* [TASK A]
Locate each line in the records that contains the word "посмотреть" and copy those lines.

* [QUOTED PASSAGE]
The Danube Swabians in
BOSNIA
1869-1942
By Rosina T. Schmidt
By the end of the 19th century the
Osmanen Empire (Turkey) started falling apart. The grip, which they held on Bosnia
and Herzegovina for 400 years, came to an end by 1878 and those two former Turkish
provinces came under Austro-Hungarian administration at the Treaty of Berlin in
that year.

1911, Historical Atlas
Prior to the
change of the administration from Turkish hands into Austro-Hungarian, back in the
year of 1869 the Trapist monks from the Eifel Region in Germany established the
Maria-Stern monastery in the Verbas valley under the leadership of Franz Pfanner.
Through the ravages of 400 years of Turkish occupation it was almost an empty land
with a few Croat, Serb and Muslim localities. After the change of the
administration those Monks advertised for German settlers in North-West of
Germany, who established the first German settlement along the road between
Bosanska Gradischka on the Sava River and Banja Luka, which is in the center of
Bosnia. They called the settlement WINDHORST, after a politician of those times.
The name changed during the Yugoslavian times to NOVA PALANKA and was changed back
again into WINDTHORT after the fall of Yugoslavia in 1992.
The settlement of RUDOLFSTAL was also
established a year later, along the same road with the settlers from Silesia,
Hanover and Oldenburg areas of Germany.
Both Windhort and Rudolfstal were
established on private lands with private initiatives.
In 1885 the first Danube Swabian settlers from
Fanzfeld in the Banat established BIJELINA, and a year later 91 Donauschwaben
Lutheran families from Franzfeld established the daughter settlement of FRANZ-JOSEFSFELD.
All the newcomers so far purchased their own fields and homes.
Having observed the good progress of those
fully private settlements, the Austrian administration decided a decade later to
follow the same settlement principles as when settling Banat 150 years earlier.
The new settlements were preplanned, with each
family receiving 10-12 hectares of newly cleared land. The prospective settlers
had to prove that they also had other skills besides farming, had exemplary life
styles and needed 1,200 Kronen of cash to start with.
The lease was free for three years. By the
forth year the lease started at 1 Kronen for the homestead. After 10 years
occupation it would be owned outright by the occupant.

* [DATA SUPPLIED]
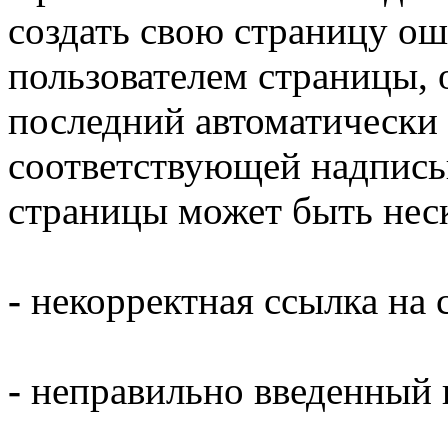
создать свою
страницу ош
пользователем страницы, 
последний автоматически 
соответствующей надпись
страницы может быть нес
-
некорректная ссылка на с
-
неправильно введенный п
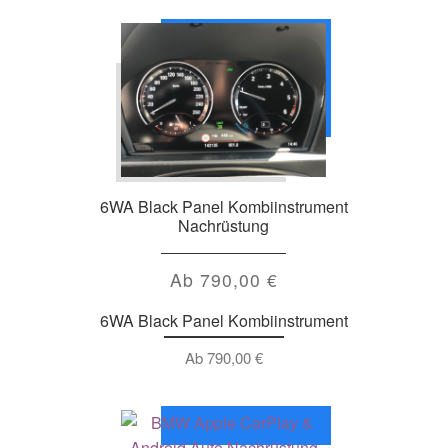
6WA Black Panel Kombiinstrument
Nachrüstung
Ab
790,00
€
6WA Black Panel Kombiinstrument
Ab
790,00
€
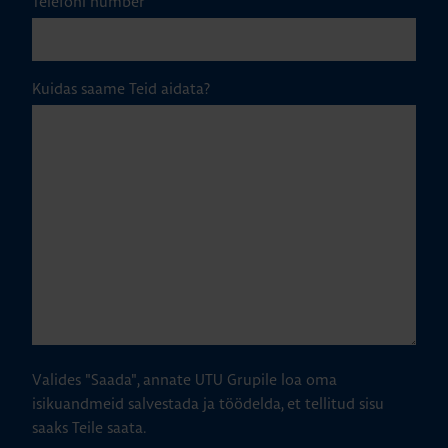
Telefoni number
Kuidas saame Teid aidata?
Valides "Saada", annate UTU Grupile loa oma
isikuandmeid salvestada ja töödelda, et tellitud sisu
saaks Teile saata.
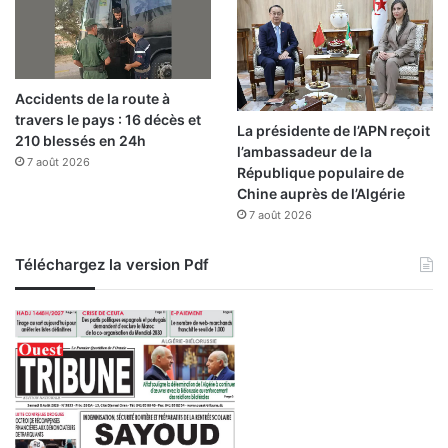
Accidents de la route à
travers le pays : 16 décès et
La présidente de l’APN reçoit
210 blessés en 24h
l’ambassadeur de la
7 août 2026
République populaire de
Chine auprès de l’Algérie
7 août 2026
Téléchargez la version Pdf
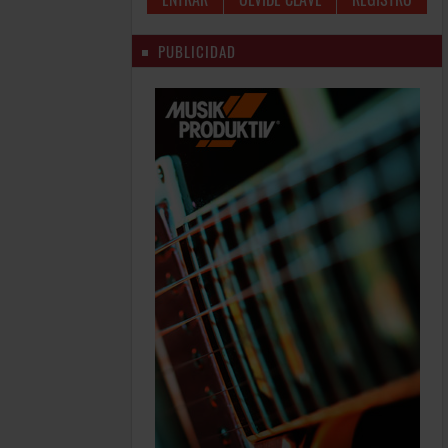
PUBLICIDAD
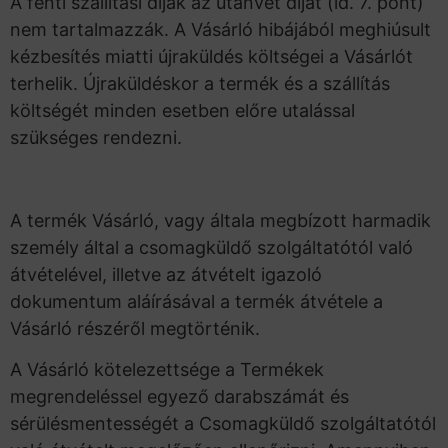
A fenti szállítási díjak az utánvét díjat (ld. 7. pont)
nem tartalmazzák. A Vásárló hibájából meghiúsult
kézbesítés miatti újraküldés költségei a Vásárlót
terhelik. Újraküldéskor a termék és a szállítás
költségét minden esetben előre utalással
szükséges rendezni.
A termék Vásárló, vagy általa megbízott harmadik
személy által a csomagküldő szolgáltatótól való
átvételével, illetve az átvételt igazoló
dokumentum aláírásával a termék átvétele a
Vásárló részéről megtörténik.
A Vásárló kötelezettsége a Termékek
megrendeléssel egyező darabszámát és
sérülésmentességét a Csomagküldő szolgáltatótól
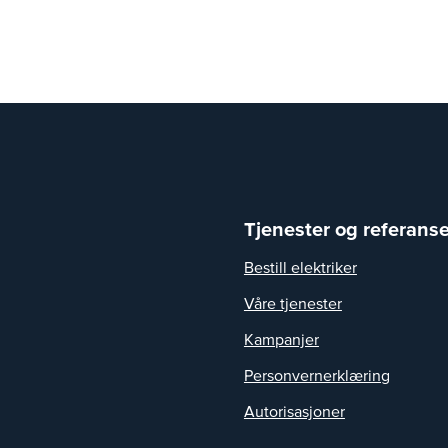
Tjenester og referanse
Bestill elektriker
Våre tjenester
Kampanjer
Personvernerklæring
Autorisasjoner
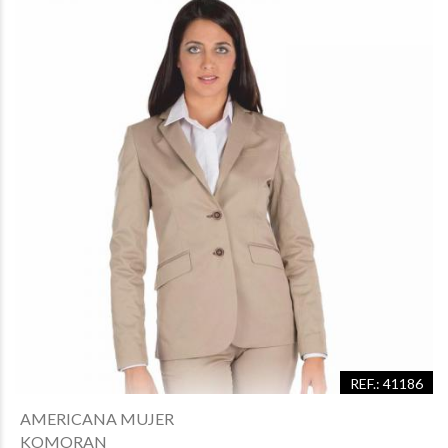
REF.: 41186
AMERICANA MUJER
KOMORAN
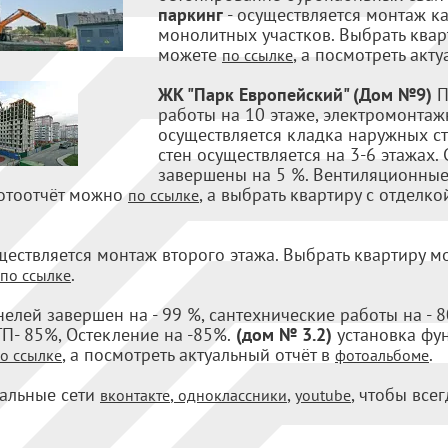
паркинг
- осуществляется монтаж к
монолитных участков. Выбрать квар
можете
, а посмотреть акт
по ссылке
ЖК "Парк Европейский" (Дом №9)
П
работы на 10 этаже, электромонтажн
осуществляется кладка наружных сте
стен осуществляется на 3-6 этажах.
завершены на 5 %. Вентиляционные
фотоотчёт можно
, а выбрать квартиру с отделко
по ссылке
ществляется монтаж второго этажа. Выбрать квартиру 
.
по ссылке
лей завершен на - 99 %, сантехнические работы на - 
П- 85%, Остекление на -85%.
(дом № 3.2)
установка фун
, а посмотреть актуальный отчёт в
.
о ссылке
фотоальбоме
альные сети
,
,
, чтобы всег
вконтакте
одноклассники
youtube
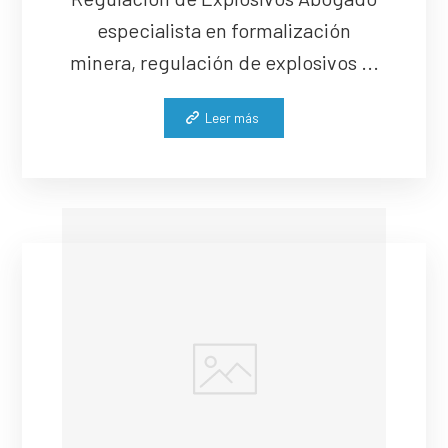
especialista en formalización
minera, regulación de explosivos ...
Leer más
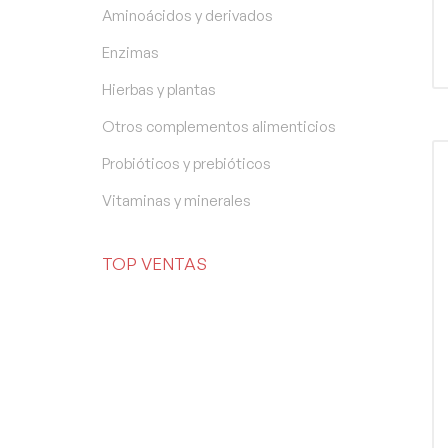
Aminoácidos y derivados
Enzimas
Hierbas y plantas
Otros complementos alimenticios
Probióticos y prebióticos
Vitaminas y minerales
TOP VENTAS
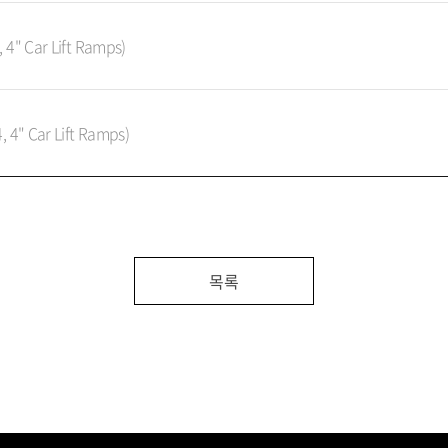
 Car Lift Ramps)
 Car Lift Ramps)
목록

* [TASK B]
Name every settlement that the article on the Danube Swabians in Bosnia says German or Danube Swabian settlers established.

* [EXERCISE RESPONSE A]
, а посмотреть акт
, а посмотреть актуальный отчёт в

* [EXERCISE RESPONSE B]
Windhorst, Rudolfstal, Bijelina, Franz-Josefsfeld